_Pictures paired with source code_
++++++++++
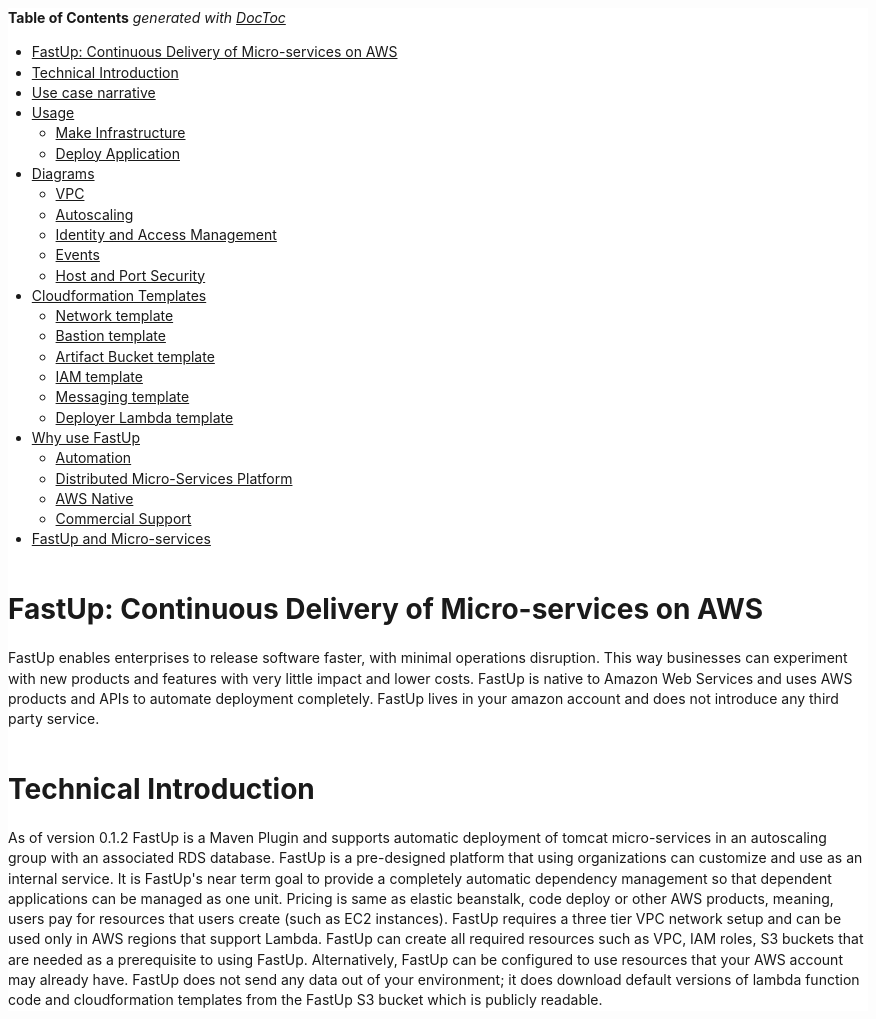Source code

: 

**Table of Contents**  *generated with [DocToc](https://github.com/thlorenz/doctoc)*

- [FastUp: Continuous Delivery of Micro-services on AWS](#fastup-continuous-delivery-of-micro-services-on-aws)
- [Technical Introduction](#technical-introduction)
- [Use case narrative](#use-case-narrative)
- [Usage](#usage)
  - [Make Infrastructure](#make-infrastructure)
  - [Deploy Application](#deploy-application)
- [Diagrams](#diagrams)
  - [VPC](#vpc)
  - [Autoscaling](#autoscaling)
  - [Identity and Access Management](#identity-and-access-management)
  - [Events](#events)
  - [Host and Port Security](#host-and-port-security)
- [Cloudformation Templates](#cloudformation-templates)
  - [Network template](#network-template)
  - [Bastion template](#bastion-template)
  - [Artifact Bucket template](#artifact-bucket-template)
  - [IAM template](#iam-template)
  - [Messaging template](#messaging-template)
  - [Deployer Lambda template](#deployer-lambda-template)
- [Why use FastUp](#why-use-fastup)
  - [Automation](#automation)
  - [Distributed Micro-Services Platform](#distributed-micro-services-platform)
  - [AWS Native](#aws-native)
  - [Commercial Support](#commercial-support)
- [FastUp and Micro-services](#fastup-and-micro-services)



# FastUp: Continuous Delivery of Micro-services on AWS
FastUp enables enterprises to release software faster, with minimal operations disruption. This way businesses can experiment with new products and features with very little impact and lower costs. FastUp is native to Amazon Web Services and uses AWS products and APIs to automate deployment completely. FastUp lives in your amazon account and does not introduce any third party service. 
  
# Technical Introduction
As of version 0.1.2 FastUp is a Maven Plugin and supports automatic deployment of tomcat micro-services in an autoscaling group with an associated RDS database. FastUp is a pre-designed platform that using organizations can customize and use as an internal service. It is FastUp's near term goal to provide a completely automatic dependency management so that dependent applications can be managed as one unit. Pricing is same as elastic beanstalk, code deploy or other AWS products, meaning, users pay for resources that users create (such as EC2 instances). FastUp requires a three tier VPC network setup and can be used only in AWS regions that support Lambda. FastUp can create all required resources such as VPC, IAM roles, S3 buckets that are needed as a prerequisite to using FastUp. Alternatively, FastUp can be configured to use resources that your AWS account may already have. FastUp does not send any data out of your environment; it does download default versions of lambda function code and cloudformation templates from the FastUp S3 bucket which is publicly readable.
++++++++++
_Task requirements_
Where the line containing "FastUp enables enterprises" appears, start copying, and go on exactly through the last line of the data.

_Result of the task_
FastUp enables enterprises to release software faster, with minimal operations disruption. This way businesses can experiment with new products and features with very little impact and lower costs. FastUp is native to Amazon Web Services and uses AWS products and APIs to automate deployment completely. FastUp lives in your amazon account and does not introduce any third party service. 
  
# Technical Introduction
As of version 0.1.2 FastUp is a Maven Plugin and supports automatic deployment of tomcat micro-services in an autoscaling group with an associated RDS database. FastUp is a pre-designed platform that using organizations can customize and use as an internal service. It is FastUp's near term goal to provide a completely automatic dependency management so that dependent applications can be managed as one unit. Pricing is same as elastic beanstalk, code deploy or other AWS products, meaning, users pay for resources that users create (such as EC2 instances). FastUp requires a three tier VPC network setup and can be used only in AWS regions that support Lambda. FastUp can create all required resources such as VPC, IAM roles, S3 buckets that are needed as a prerequisite to using FastUp. Alternatively, FastUp can be configured to use resources that your AWS account may already have. FastUp does not send any data out of your environment; it does download default versions of lambda function code and cloudformation templates from the FastUp S3 bucket which is publicly readable.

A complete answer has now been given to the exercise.